Cohen’s originally scheduled fall race was the Hartford Marathon on Oct. 10. He realized in September that Hartford was looking unlikely because of the team’s hot streak, and he turned out to be correct, because the Mets played the Los Angeles Dodgers that day in a National League Division Series game, in Los Angeles. (He is fortunate to travel with the team for some postseason trips.)

So Cohen reached out to his friend, Jessica Berman, who is a vice president and deputy general counsel for the National Hockey League. Berman helps organize her charity team, Train the Brain, to support the Burke Rehabilitation Center in White Plains, New York, with the purpose of promoting brain health through exercise and funding research and treatment for brain repair.

Fortunately for Cohen, Berman was down a member of her charity team in 2015 because of an injury, so a spot was open. Cohen’s only hesitation was running the NYC Marathon again.

“It was horrible.

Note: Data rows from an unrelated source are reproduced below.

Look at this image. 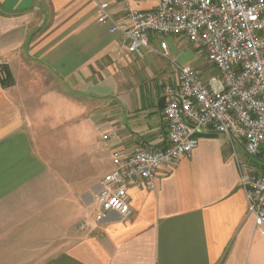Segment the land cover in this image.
<instances>
[{
	"label": "crops",
	"instance_id": "crops-1",
	"mask_svg": "<svg viewBox=\"0 0 264 264\" xmlns=\"http://www.w3.org/2000/svg\"><path fill=\"white\" fill-rule=\"evenodd\" d=\"M105 1L119 20L157 3ZM97 14V0H0L13 80H0V264H264L238 163L264 167L210 130L155 189L130 188V218L96 219L114 152L167 143L163 92L177 83Z\"/></svg>",
	"mask_w": 264,
	"mask_h": 264
},
{
	"label": "built area",
	"instance_id": "built-area-1",
	"mask_svg": "<svg viewBox=\"0 0 264 264\" xmlns=\"http://www.w3.org/2000/svg\"><path fill=\"white\" fill-rule=\"evenodd\" d=\"M97 1L98 22L119 33L138 57L152 50L149 32L183 34L218 70L204 80L189 64L177 67V83L163 92L167 143L160 148L139 143L130 151L114 152V168L94 199L98 221L111 211L130 218V188L155 189L161 170L190 155L204 130L225 135L233 148L242 141L247 155L264 167V0H157L148 9L126 5L123 20L113 15L108 1ZM160 47L168 53L165 40ZM7 79L6 61L0 59V80ZM238 165L248 210L264 236V171L249 162Z\"/></svg>",
	"mask_w": 264,
	"mask_h": 264
},
{
	"label": "rangeland",
	"instance_id": "rangeland-1",
	"mask_svg": "<svg viewBox=\"0 0 264 264\" xmlns=\"http://www.w3.org/2000/svg\"><path fill=\"white\" fill-rule=\"evenodd\" d=\"M149 38L152 50L142 60H153V67L163 78L177 76V67L184 64H189L197 69L204 80H209L211 76L218 74L216 67L207 59L205 51L193 48L183 34L166 35L151 31L149 32ZM161 40L168 43L167 54L160 47ZM236 143L239 149L238 141Z\"/></svg>",
	"mask_w": 264,
	"mask_h": 264
},
{
	"label": "trees",
	"instance_id": "trees-1",
	"mask_svg": "<svg viewBox=\"0 0 264 264\" xmlns=\"http://www.w3.org/2000/svg\"><path fill=\"white\" fill-rule=\"evenodd\" d=\"M12 82H13V80L11 79L10 76H8V79H7L6 81H2V83H3L5 86L12 84Z\"/></svg>",
	"mask_w": 264,
	"mask_h": 264
}]
</instances>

So painful,” Cohen said about his past two NYC Marathons in 1995 (3:42) and 1996 (3:44). “I had the unfortunate timing of running what had to be two of the coldest NYC Marathons on record.” (In 1995, it was the coldest race on record with a low of 5 degrees Fahrenheit.)

When he finished the second one -- also freezing -- he told his future wife, Erika, to promise that she’d never let him run another 26.2. She kept that promise for 19 years.

Marathons might have been out of the question, but the lifelong runner never stopped training. Cohen, who has three kids, always squeezed in weekend runs of 6 to 10 miles. When he heard that Berman had resolved to run the marathon last year, it spurred him on to try going the distance one more time before he turns 50 next month.

When he committed back in January to do a fall race, Cohen pulled out his old training plans from 20 years ago and started logging longer runs. He kicked up his training six months out and says he feels in great shape for the race. He’d like to run between 4:00 and 4:15.

Cohen isn’t the only Mets employee facing the same game-time decision concerning an early-morning race. The New York Daily News reported earlier this week that an assistant clubhouse manager, David Berni, is slated to run.

Like a lot of Mets fans, Cohen would love to see an ace like Steven Matz, the probable starting pitcher for the Mets on Saturday, mow down the Royals in quick order. If Cohen times it right -- or leaves before the final out -- he can beat traffic and race home for, at best, four to five hours of sleep.

“I could also wind up here until 2 a.m,” he said. “If that happens, I’ll be a tired runner, but hopefully the adrenaline will kick in for the race.”

In case there’s another extra-inning thriller, he knows it’s best to have his gear packed and ready.